И опять выпускают мой сборник «Элегия». Я вспомнил своего покровителя, уже болевшего, и послал ему этот сборник. Он мне тут же ответил — благородство и воспитанность старой нашей советской интеллигенции! Что эти люди обязательно ответят на твое письмо — это не диво, это их вечная черта. Но я, человек и без того рассеянный и торопливый, на сей раз на конверте написал фамилию, и имя, и отчество, а на титульном листе книжки своей — ничего! Хотя мне казалось (я помнил даже), что я написал. Я помнил слова, они были у меня в голове. С удивления начинается письмо доброго писателя: почему-то, мол, вы прислали мне книгу свою без надписи.

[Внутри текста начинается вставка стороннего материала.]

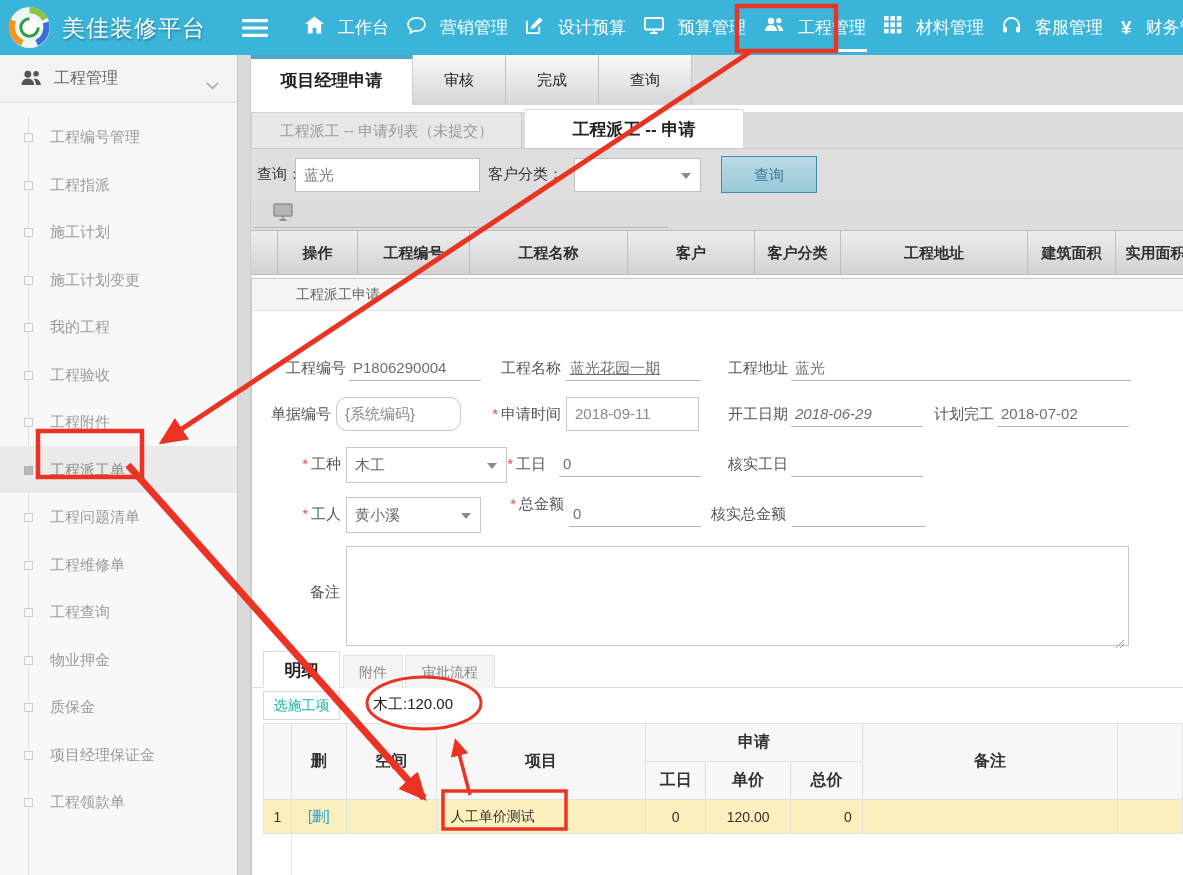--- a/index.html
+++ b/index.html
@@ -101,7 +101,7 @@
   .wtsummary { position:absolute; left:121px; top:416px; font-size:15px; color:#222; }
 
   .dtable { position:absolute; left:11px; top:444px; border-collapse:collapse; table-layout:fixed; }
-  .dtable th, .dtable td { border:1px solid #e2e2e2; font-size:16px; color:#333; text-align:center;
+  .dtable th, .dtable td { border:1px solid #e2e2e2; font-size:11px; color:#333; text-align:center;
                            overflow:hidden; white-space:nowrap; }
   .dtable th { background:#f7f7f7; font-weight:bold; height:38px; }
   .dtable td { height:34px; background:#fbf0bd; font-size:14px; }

Письмо же до того ласковое, великодушное, исключительно хвалебное, что я не знаю, как его цитировать… «Вчера, 25 января, в Татьянин день, попросил я прочесть мне не читанное в вашей книге — «Осень в Тамани» и «Элегию». И вот я испытываю огромную потребность еще раз объясниться в любви. Милый вы человек… все вас учат, все хотят вам добра… я тоже учил, прошло несколько лет, теперь говорю: оставайтесь, какой есть… Потому что вы поэт своей темы… Кому-то легко сказать вам в спину: «Милый, милый, смешной дуралей, ну куда он гонится…» Не оборачивайтесь…» Всякая бывает похвала, а эта — акт благородства. Трудно мы жили в литературе. Сколько копьев ломалось только из-за того, что такой-то писатель совершенно не похож на привычных! И сколько подозрительности. Если писатель служит литературе без лживости и задуманного зла, без кукишей в кармане и вообще без всякого притворства, разве можно его гонять из угла в угол? Поэтому письмо старого писателя (как свидетельство благородства) я храню и перечитываю.
— Вы много читаете?
— Лет с тридцати пяти писателю и можно и нужно читать поменьше. Необходимое накопление знания мирового литературного процесса (если читал хорошо с юности) уже есть. Век, правда, такой, что все равно будешь цеплять мелькающие книги. Но лучше сопротивляться. Я сопротивляюсь, но не до конца. Увлекаюсь. Опасно копить знания и разбрасывать чувство по сотням книг. В зрелом возрасте полезнее читать вот как. У меня есть друг детства. Допустим, я не вижу его полгода, год. Встречаемся — он с книгой, если не с той же, то с книгой того же писателя. Он им бредит! Он его открыл. Он погружается в его мир, в его эпоху, биографию надолго. Воздух жизни, созданной писателем, становится воздухом его жизни. Это редкое, но самое полнокровное чтение. Ведь мы не хотим отпускать от себя человека, которого любим, жалко расставаться с ним. А зачем же так часто менять чудесных писателей, зачем, скажите, везде успевать? Недавно мой друг долго — долго носился с Петраркой. Жил Возрождением, купался в лучах мудрости великого поэта, пропитался им. В письмах ко мне цитировал его письма. Такое общение с духовным наследием бесследно не проходит. Это уже не для знаний, не для болтовни за столиком — это для жизни.